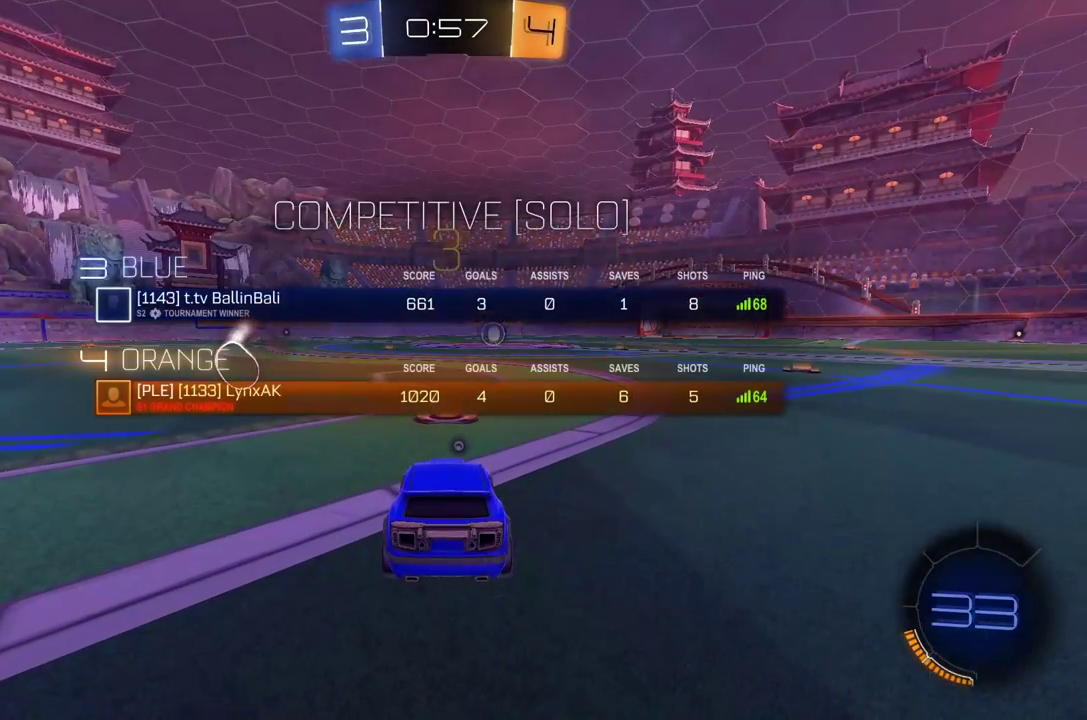
{"dt_ms": 500, "buttons": ["R2"], "left_stick": "center", "events": [[187, "SELECT", "down"], [375, "SELECT", "up"]]}
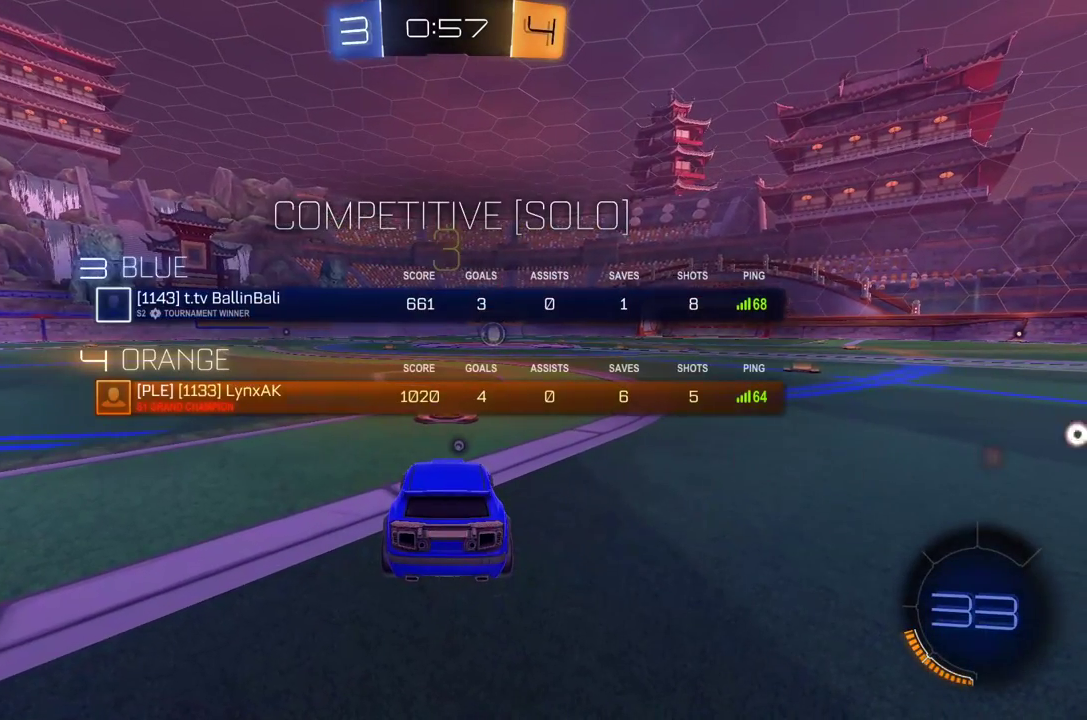
{"dt_ms": 500, "buttons": ["Y", "R2"], "left_stick": "center", "events": [[375, "Y", "down"]]}
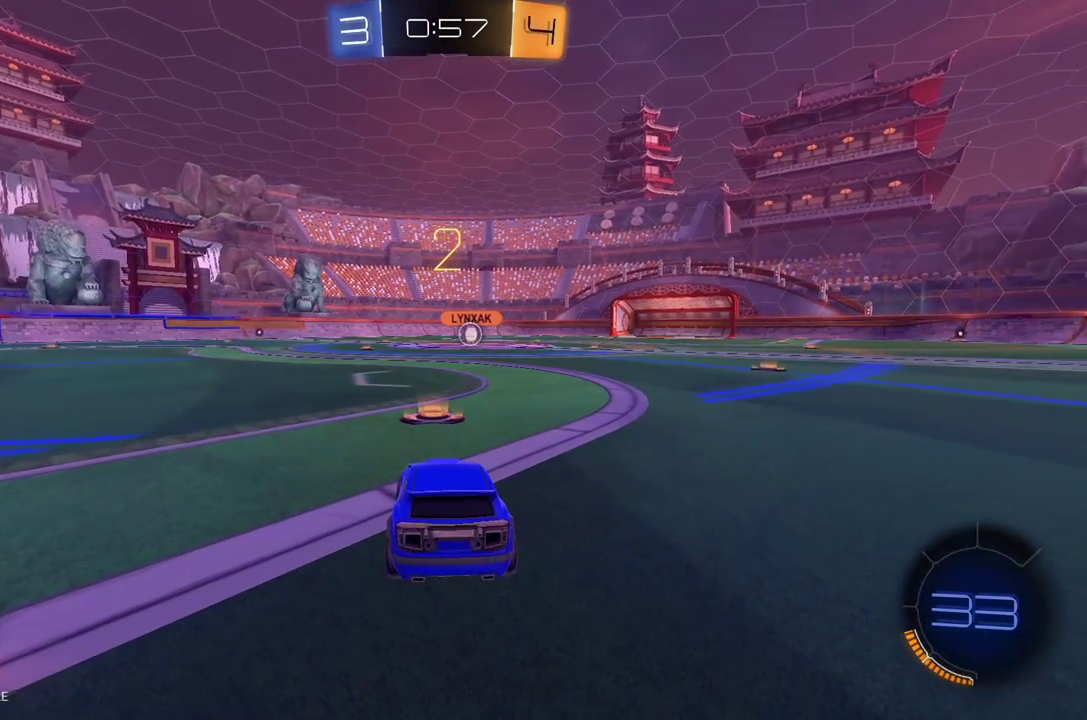
{"dt_ms": 500, "buttons": ["R2"], "left_stick": "center", "events": [[41, "Y", "up"]]}
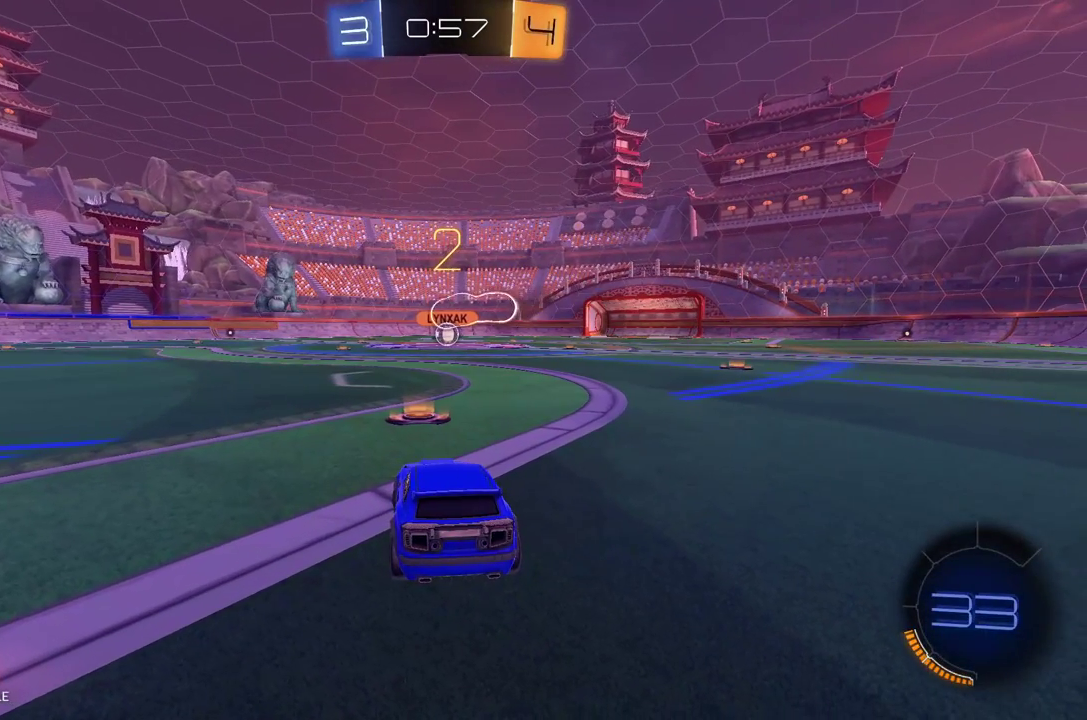
{"dt_ms": 500, "buttons": ["R1", "R2"], "left_stick": "center", "events": [[146, "R1", "down"], [208, "left_stick", "right"], [354, "left_stick", "center"]]}
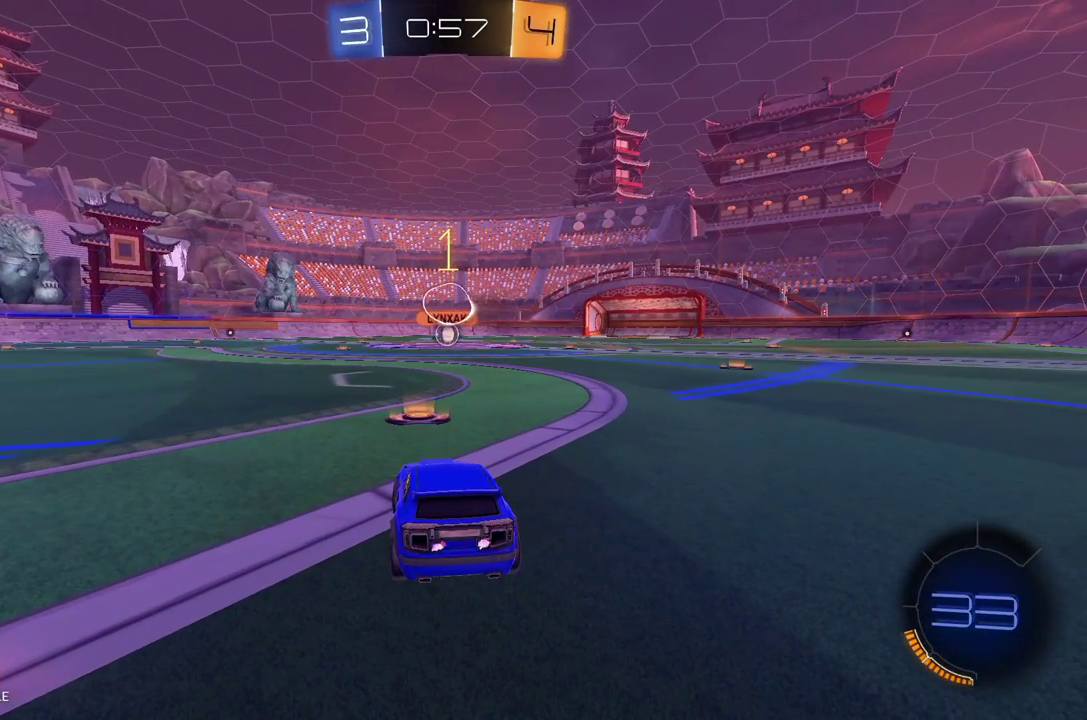
{"dt_ms": 500, "buttons": ["R1", "R2"], "left_stick": "center", "events": [[62, "left_stick", "right"], [187, "left_stick", "center"]]}
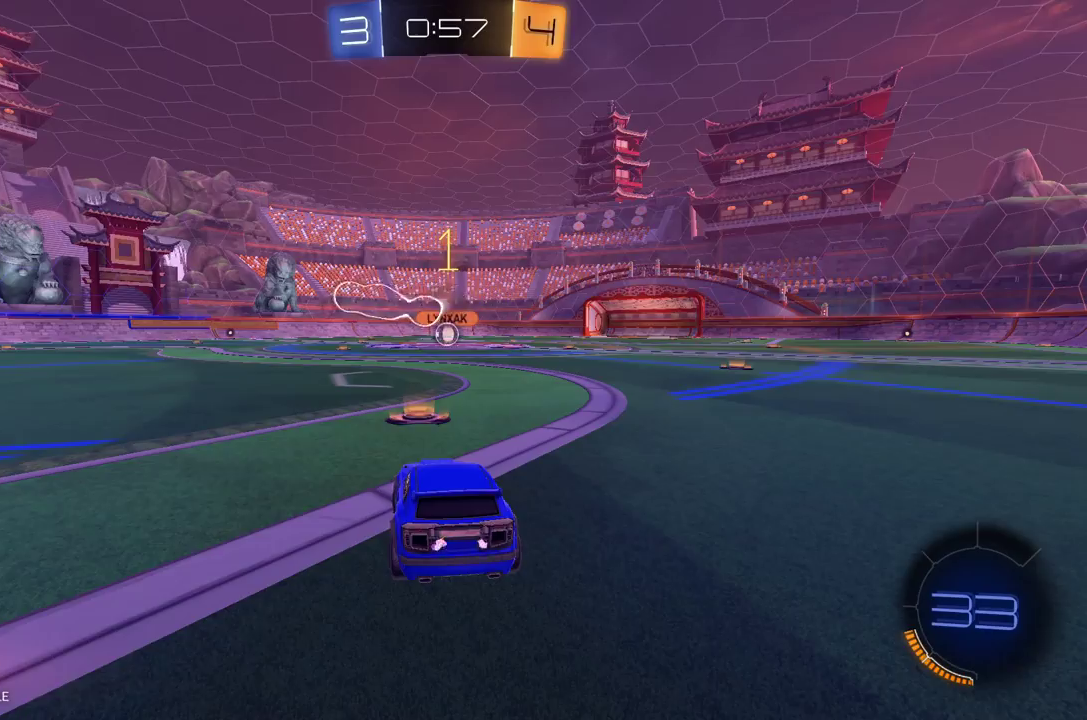
{"dt_ms": 500, "buttons": ["R1", "R2"], "left_stick": "left", "events": [[458, "left_stick", "left"]]}
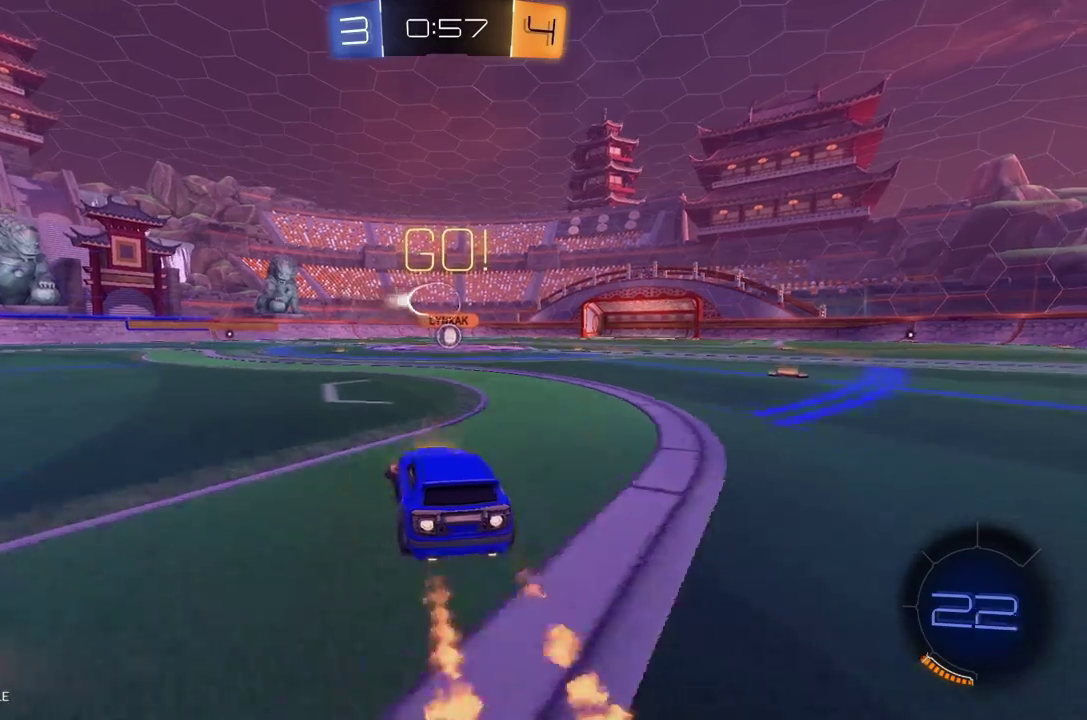
{"dt_ms": 500, "buttons": ["R1", "R2"], "left_stick": "right", "events": [[41, "A", "down"], [104, "A", "up"], [125, "left_stick", "right"], [167, "A", "down"], [167, "L1", "down"], [291, "A", "up"], [333, "L1", "up"]]}
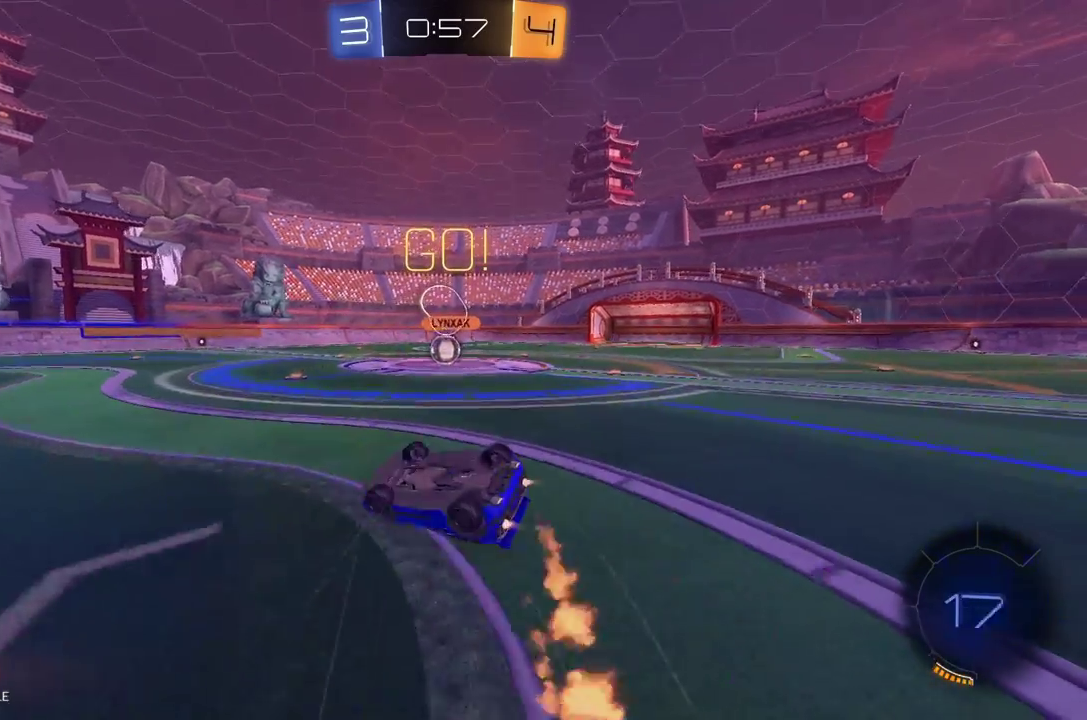
{"dt_ms": 500, "buttons": ["R2"], "left_stick": "up-right", "events": [[291, "R1", "up"], [333, "left_stick", "up-right"]]}
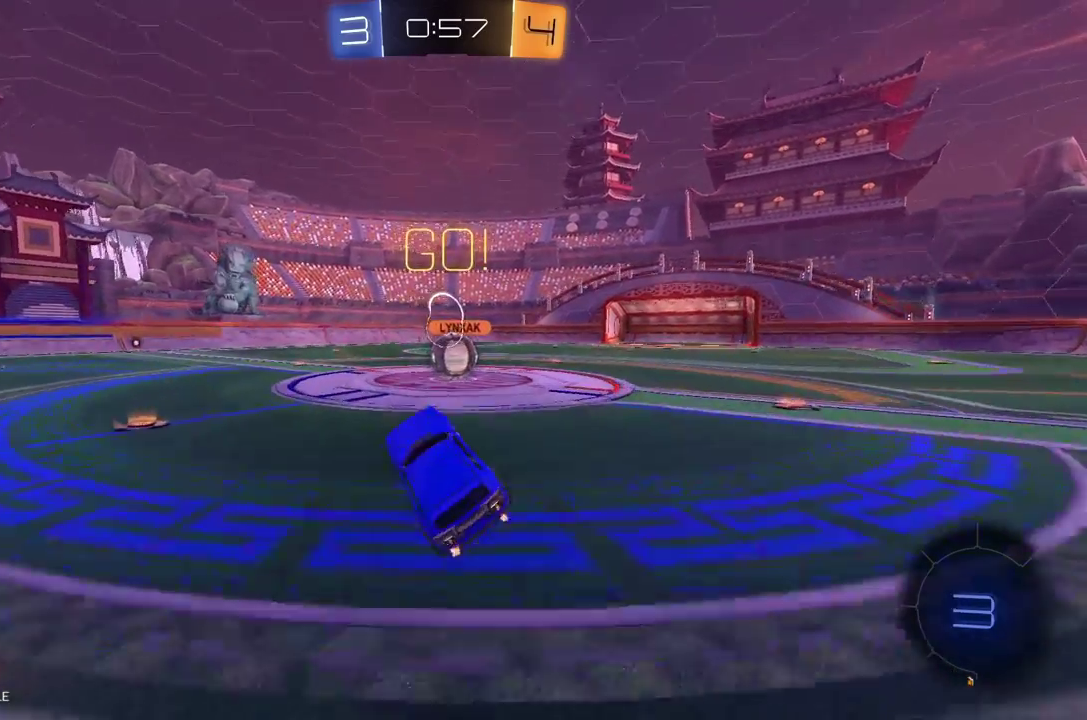
{"dt_ms": 500, "buttons": ["R2"], "left_stick": "right", "events": [[62, "left_stick", "right"], [375, "A", "down"], [479, "A", "up"]]}
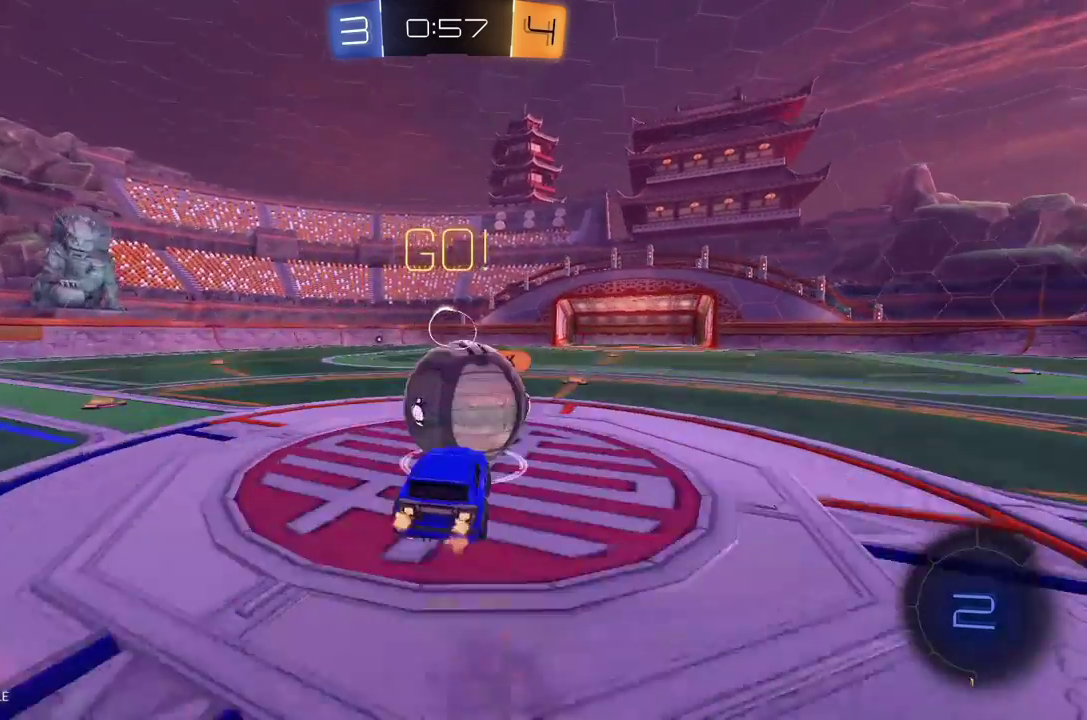
{"dt_ms": 1000, "buttons": ["L1", "R2"], "left_stick": "up-right", "events": [[83, "L1", "down"], [83, "left_stick", "up"], [146, "A", "down"], [250, "left_stick", "up-right"], [333, "A", "up"], [437, "left_stick", "right"], [791, "left_stick", "up-right"]]}
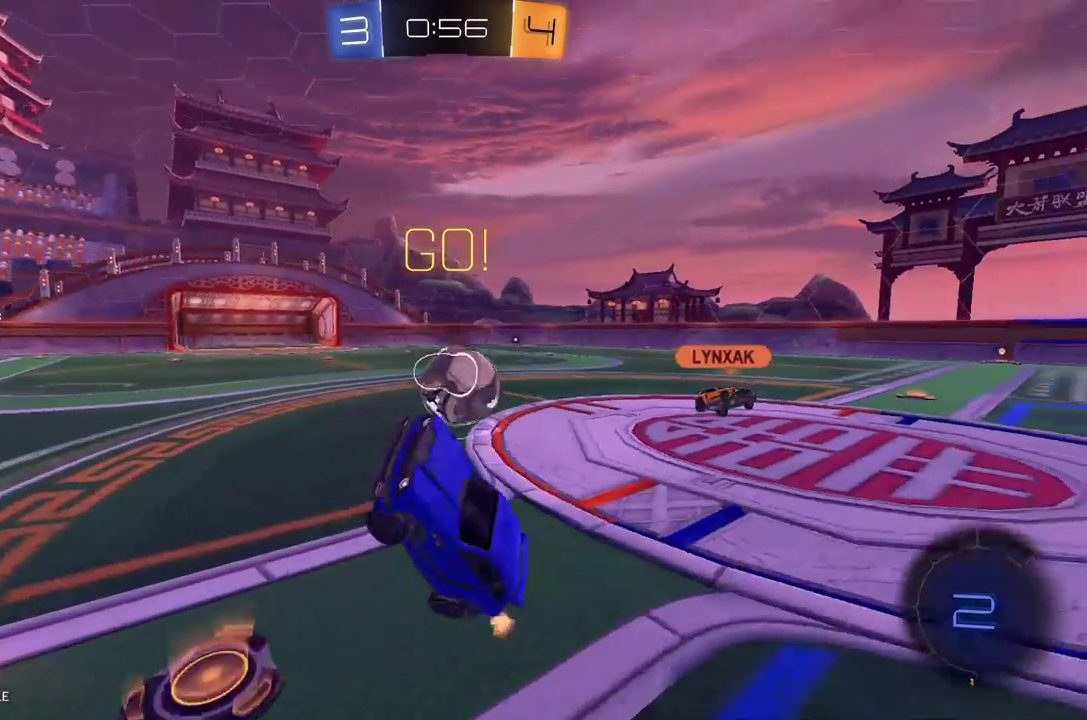
{"dt_ms": 500, "buttons": ["R2"], "left_stick": "right", "events": [[21, "L1", "up"], [291, "left_stick", "right"], [354, "X", "down"], [479, "X", "up"]]}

──────────

What to produce: Copy all the entries word for word. Omit any pictures.

Written response:
{"dt_ms": 500, "buttons": ["R2"], "left_stick": "center", "events": [[187, "SELECT", "down"], [375, "SELECT", "up"]]}
{"dt_ms": 500, "buttons": ["Y", "R2"], "left_stick": "center", "events": [[375, "Y", "down"]]}
{"dt_ms": 500, "buttons": ["R2"], "left_stick": "center", "events": [[41, "Y", "up"]]}
{"dt_ms": 500, "buttons": ["R1", "R2"], "left_stick": "center", "events": [[146, "R1", "down"], [208, "left_stick", "right"], [354, "left_stick", "center"]]}
{"dt_ms": 500, "buttons": ["R1", "R2"], "left_stick": "center", "events": [[62, "left_stick", "right"], [187, "left_stick", "center"]]}
{"dt_ms": 500, "buttons": ["R1", "R2"], "left_stick": "left", "events": [[458, "left_stick", "left"]]}
{"dt_ms": 500, "buttons": ["R1", "R2"], "left_stick": "right", "events": [[41, "A", "down"], [104, "A", "up"], [125, "left_stick", "right"], [167, "A", "down"], [167, "L1", "down"], [291, "A", "up"], [333, "L1", "up"]]}
{"dt_ms": 500, "buttons": ["R2"], "left_stick": "up-right", "events": [[291, "R1", "up"], [333, "left_stick", "up-right"]]}
{"dt_ms": 500, "buttons": ["R2"], "left_stick": "right", "events": [[62, "left_stick", "right"], [375, "A", "down"], [479, "A", "up"]]}
{"dt_ms": 1000, "buttons": ["L1", "R2"], "left_stick": "up-right", "events": [[83, "L1", "down"], [83, "left_stick", "up"], [146, "A", "down"], [250, "left_stick", "up-right"], [333, "A", "up"], [437, "left_stick", "right"], [791, "left_stick", "up-right"]]}
{"dt_ms": 500, "buttons": ["R2"], "left_stick": "right", "events": [[21, "L1", "up"], [291, "left_stick", "right"], [354, "X", "down"], [479, "X", "up"]]}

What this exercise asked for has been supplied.